55. We call upon all levels of government to provide annual reports or any current data requested by the National Council for Reconciliation so that it can report on the progress towards reconciliation. The reports or data would include, but not be limited to:
i. The number of Aboriginal children—including Métis and Inuit children—in care, compared with non-Aboriginal children, the reasons for apprehension, and the total spending on preventive and care services by child-welfare agencies.
ii. Comparative funding for the education of First Nations children on and off reserves.
iii. The educational and income attainments of Aboriginal peoples in Canada compared with nonAboriginal people.
iv. Progress on closing the gaps between Aboriginal and non-Aboriginal communities in a number of health indicators such as: infant mortality, maternal health, suicide, mental health, addictions, life expectancy, birth rates, infant and child health issues, chronic diseases, illness and injury incidence, and the availability of appropriate health services.
v. Progress on eliminating the overrepresentation of Aboriginal children in youth custody over the next decade.
vi. Progress on reducing the rate of criminal victimization of Aboriginal people, including data related to homicide and family violence victimization and other crimes.
vii. Progress on reducing the overrepresentation of Aboriginal people in the justice and correctional systems.

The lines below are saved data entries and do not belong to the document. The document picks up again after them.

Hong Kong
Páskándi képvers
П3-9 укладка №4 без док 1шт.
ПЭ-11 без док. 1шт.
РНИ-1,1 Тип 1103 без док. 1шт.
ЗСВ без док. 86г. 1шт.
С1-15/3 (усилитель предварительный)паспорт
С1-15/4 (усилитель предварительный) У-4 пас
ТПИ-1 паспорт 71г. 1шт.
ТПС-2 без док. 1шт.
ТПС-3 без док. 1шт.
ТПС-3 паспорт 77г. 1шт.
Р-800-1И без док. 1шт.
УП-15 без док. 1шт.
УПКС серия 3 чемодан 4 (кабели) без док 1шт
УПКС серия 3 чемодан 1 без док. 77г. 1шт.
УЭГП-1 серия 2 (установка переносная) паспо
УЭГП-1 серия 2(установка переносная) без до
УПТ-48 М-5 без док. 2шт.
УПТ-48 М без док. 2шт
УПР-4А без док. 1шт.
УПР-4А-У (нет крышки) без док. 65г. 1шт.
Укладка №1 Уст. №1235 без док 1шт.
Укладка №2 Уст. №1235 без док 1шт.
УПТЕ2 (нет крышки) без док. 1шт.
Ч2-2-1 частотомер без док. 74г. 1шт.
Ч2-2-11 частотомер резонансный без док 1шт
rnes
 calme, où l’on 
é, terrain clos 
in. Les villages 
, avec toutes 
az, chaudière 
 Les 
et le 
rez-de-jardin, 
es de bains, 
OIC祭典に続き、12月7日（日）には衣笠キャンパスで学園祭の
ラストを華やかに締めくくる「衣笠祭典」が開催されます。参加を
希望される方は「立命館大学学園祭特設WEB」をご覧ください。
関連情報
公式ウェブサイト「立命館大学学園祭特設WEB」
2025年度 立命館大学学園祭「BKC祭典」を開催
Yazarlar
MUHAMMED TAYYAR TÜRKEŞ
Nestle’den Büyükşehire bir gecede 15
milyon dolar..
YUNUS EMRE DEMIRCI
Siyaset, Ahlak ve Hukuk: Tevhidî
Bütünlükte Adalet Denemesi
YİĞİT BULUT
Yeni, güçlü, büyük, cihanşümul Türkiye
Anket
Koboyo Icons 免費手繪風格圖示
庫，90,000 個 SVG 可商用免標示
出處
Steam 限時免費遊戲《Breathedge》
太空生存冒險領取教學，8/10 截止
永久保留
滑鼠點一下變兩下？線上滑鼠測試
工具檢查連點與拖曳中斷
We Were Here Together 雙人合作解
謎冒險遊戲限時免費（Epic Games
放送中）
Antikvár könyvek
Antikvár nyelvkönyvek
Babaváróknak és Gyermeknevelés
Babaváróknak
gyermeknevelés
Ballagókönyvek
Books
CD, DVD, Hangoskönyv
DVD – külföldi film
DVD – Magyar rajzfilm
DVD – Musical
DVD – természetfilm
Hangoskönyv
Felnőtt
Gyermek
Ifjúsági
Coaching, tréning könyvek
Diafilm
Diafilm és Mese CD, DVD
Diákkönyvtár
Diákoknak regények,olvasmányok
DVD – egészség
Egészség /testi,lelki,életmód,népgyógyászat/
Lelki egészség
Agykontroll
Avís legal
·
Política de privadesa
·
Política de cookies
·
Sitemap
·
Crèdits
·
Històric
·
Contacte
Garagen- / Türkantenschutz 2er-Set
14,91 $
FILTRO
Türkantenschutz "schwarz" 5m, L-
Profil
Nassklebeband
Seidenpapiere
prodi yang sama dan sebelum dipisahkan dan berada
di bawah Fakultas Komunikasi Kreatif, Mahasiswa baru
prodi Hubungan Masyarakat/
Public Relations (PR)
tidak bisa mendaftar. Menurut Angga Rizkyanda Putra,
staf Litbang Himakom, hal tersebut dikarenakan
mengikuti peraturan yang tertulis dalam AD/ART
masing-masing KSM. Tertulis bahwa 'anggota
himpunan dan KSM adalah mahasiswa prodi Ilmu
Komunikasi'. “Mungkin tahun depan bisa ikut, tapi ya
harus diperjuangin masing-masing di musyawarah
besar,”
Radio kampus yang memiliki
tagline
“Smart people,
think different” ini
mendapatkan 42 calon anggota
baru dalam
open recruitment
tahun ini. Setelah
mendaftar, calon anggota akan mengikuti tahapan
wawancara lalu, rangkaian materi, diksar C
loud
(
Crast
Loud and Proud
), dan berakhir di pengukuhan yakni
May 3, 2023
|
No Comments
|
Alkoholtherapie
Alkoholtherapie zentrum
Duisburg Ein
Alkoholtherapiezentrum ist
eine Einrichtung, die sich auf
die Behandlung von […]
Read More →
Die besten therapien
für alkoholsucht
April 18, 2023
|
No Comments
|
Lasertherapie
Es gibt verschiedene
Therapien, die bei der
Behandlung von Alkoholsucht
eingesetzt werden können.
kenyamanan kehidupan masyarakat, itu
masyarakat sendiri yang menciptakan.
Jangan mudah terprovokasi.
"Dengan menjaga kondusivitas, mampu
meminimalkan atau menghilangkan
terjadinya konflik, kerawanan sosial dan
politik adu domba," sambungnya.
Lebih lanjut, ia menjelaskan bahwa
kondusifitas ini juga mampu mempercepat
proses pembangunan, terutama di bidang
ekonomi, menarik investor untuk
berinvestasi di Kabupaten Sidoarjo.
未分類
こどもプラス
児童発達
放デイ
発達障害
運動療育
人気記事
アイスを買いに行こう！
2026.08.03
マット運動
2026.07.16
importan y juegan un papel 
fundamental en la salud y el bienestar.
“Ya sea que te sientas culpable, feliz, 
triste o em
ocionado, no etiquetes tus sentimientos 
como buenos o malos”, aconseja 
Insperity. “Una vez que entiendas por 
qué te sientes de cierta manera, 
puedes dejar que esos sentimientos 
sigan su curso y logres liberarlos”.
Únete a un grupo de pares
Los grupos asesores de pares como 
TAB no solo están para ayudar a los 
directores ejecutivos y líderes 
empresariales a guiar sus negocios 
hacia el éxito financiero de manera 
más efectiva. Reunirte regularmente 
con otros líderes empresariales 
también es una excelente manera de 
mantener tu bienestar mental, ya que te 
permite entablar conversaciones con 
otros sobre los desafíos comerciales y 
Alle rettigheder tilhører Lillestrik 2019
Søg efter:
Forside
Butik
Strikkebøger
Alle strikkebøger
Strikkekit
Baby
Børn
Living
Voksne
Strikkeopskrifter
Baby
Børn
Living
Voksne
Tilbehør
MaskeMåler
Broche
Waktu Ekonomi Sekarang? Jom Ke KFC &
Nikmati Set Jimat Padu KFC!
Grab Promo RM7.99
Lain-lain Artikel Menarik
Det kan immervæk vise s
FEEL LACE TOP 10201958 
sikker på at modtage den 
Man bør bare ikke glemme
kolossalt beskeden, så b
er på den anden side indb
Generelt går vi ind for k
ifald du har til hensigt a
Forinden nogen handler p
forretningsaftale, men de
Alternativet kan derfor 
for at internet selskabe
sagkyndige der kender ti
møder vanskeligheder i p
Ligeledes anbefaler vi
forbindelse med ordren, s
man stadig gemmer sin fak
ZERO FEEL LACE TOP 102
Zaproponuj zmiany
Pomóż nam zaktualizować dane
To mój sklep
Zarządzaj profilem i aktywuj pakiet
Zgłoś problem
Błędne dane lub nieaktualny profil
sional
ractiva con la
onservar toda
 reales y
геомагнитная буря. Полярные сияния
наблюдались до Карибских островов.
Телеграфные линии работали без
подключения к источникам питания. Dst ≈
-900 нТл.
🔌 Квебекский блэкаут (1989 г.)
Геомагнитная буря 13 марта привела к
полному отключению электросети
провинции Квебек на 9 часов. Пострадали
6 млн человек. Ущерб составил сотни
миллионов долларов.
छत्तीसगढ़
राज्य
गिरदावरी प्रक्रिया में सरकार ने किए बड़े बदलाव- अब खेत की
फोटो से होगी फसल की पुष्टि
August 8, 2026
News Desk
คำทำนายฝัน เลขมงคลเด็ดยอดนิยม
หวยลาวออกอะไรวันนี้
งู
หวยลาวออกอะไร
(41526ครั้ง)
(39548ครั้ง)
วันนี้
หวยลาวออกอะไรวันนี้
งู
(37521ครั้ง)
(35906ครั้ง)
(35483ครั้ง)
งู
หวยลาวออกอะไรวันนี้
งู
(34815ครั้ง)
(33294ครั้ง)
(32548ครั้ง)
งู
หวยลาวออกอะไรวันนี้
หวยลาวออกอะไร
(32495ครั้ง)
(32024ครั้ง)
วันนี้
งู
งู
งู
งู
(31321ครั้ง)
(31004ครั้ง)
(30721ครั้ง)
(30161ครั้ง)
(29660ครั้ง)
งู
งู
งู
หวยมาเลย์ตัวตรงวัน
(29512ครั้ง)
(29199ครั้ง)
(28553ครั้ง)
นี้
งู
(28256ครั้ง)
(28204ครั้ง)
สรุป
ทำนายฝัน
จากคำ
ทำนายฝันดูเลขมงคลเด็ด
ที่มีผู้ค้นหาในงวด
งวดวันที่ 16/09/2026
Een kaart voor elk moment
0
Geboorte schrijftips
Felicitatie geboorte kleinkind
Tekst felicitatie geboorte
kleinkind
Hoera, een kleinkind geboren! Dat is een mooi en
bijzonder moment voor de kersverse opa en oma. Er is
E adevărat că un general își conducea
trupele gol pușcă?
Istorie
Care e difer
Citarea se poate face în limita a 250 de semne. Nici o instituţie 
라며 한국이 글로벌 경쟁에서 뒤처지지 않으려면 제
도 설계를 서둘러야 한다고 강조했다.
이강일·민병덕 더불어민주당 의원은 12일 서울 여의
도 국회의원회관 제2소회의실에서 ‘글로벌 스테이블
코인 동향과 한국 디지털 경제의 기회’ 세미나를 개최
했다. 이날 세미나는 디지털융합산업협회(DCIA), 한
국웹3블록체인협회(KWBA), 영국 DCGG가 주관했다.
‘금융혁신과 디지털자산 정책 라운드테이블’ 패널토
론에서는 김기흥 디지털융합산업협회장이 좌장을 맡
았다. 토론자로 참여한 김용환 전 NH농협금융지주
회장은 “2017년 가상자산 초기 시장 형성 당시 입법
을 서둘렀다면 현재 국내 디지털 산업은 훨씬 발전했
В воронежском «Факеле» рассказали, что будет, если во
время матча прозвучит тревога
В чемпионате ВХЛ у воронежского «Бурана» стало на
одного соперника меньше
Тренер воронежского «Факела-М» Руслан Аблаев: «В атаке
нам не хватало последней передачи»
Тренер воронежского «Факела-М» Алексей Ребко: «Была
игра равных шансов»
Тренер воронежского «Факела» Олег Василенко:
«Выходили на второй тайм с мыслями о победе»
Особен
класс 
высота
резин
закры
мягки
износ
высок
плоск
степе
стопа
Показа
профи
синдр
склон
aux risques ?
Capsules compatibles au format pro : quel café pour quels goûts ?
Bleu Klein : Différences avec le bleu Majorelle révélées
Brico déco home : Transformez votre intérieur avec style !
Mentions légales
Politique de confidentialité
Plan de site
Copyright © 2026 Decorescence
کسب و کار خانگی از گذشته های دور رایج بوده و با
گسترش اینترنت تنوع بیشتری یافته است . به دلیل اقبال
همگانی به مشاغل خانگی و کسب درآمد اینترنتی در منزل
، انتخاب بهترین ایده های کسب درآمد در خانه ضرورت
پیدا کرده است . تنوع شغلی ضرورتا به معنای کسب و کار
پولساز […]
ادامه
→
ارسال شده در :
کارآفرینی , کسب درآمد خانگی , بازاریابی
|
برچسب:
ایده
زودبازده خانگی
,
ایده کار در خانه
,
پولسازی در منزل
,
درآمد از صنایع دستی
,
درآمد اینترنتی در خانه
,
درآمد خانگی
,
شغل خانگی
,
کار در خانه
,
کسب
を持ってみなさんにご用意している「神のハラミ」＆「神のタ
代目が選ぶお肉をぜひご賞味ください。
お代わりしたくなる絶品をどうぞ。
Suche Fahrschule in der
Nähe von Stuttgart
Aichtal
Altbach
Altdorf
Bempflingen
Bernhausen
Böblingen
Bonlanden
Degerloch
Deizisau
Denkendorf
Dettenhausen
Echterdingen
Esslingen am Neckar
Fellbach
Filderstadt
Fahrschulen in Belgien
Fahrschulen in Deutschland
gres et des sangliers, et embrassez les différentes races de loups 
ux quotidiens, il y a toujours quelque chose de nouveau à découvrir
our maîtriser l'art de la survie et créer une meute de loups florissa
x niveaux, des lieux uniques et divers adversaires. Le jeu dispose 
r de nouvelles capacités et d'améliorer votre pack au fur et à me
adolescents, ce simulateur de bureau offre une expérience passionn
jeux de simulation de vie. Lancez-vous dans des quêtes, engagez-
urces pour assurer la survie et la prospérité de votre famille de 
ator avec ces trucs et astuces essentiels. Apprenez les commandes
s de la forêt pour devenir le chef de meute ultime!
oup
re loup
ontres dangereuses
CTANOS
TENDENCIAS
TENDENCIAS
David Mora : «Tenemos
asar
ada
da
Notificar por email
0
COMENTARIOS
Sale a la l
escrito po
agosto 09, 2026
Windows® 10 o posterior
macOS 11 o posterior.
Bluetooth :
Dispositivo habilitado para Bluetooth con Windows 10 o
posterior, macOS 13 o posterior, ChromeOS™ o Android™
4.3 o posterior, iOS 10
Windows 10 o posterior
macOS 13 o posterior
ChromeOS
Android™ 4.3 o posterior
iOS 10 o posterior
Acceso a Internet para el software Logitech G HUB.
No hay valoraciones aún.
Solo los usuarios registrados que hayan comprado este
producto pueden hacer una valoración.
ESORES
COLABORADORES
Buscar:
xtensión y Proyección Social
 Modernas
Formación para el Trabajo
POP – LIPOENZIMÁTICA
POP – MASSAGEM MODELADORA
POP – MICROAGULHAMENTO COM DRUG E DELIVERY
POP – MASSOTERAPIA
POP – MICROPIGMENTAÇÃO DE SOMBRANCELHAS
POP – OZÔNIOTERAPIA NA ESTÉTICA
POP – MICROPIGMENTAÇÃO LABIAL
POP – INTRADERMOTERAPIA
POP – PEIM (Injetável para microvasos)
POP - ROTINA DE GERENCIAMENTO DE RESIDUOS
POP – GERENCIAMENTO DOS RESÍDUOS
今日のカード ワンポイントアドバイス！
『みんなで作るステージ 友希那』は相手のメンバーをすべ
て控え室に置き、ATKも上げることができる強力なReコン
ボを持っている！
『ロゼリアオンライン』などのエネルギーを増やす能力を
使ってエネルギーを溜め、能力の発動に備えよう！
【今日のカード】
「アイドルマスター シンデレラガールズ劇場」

Essentially, the TRC recommends that all levels of government provide annual reports or current date that is requested by the National Council for Reconciliation directly tied to the goal of reconciliation.
These reports and current data would directly relate to current issues like the number of Aboriginal children in care, funding for the education of First Nations children both on and off reserves, educational and income attainments Aboriginal peoples in comparison to non-Aboriginal peoples, the over-representation of Aboriginal peoples in the criminal justice system and more.
The case of wrongfully convicted Donald Marshall who was one of the many Aboriginal peoples victim of the racial prejudice by the Canadian criminal justice system. Marshall was convicted of murder, at 17, and imprisoned for 11 years for a crime he didn’t commit. By the time he was finally released on parole in 1982, he was forever damaged by a miscarriage of justice and years of detention.
“For most Canadians, an unlimited supply of clean water flowing freely from a tap and imperceptibly whisking away their waste at the simple push of a lever is a given; for many First Nations, it’s a luxury their communities can’t afford.”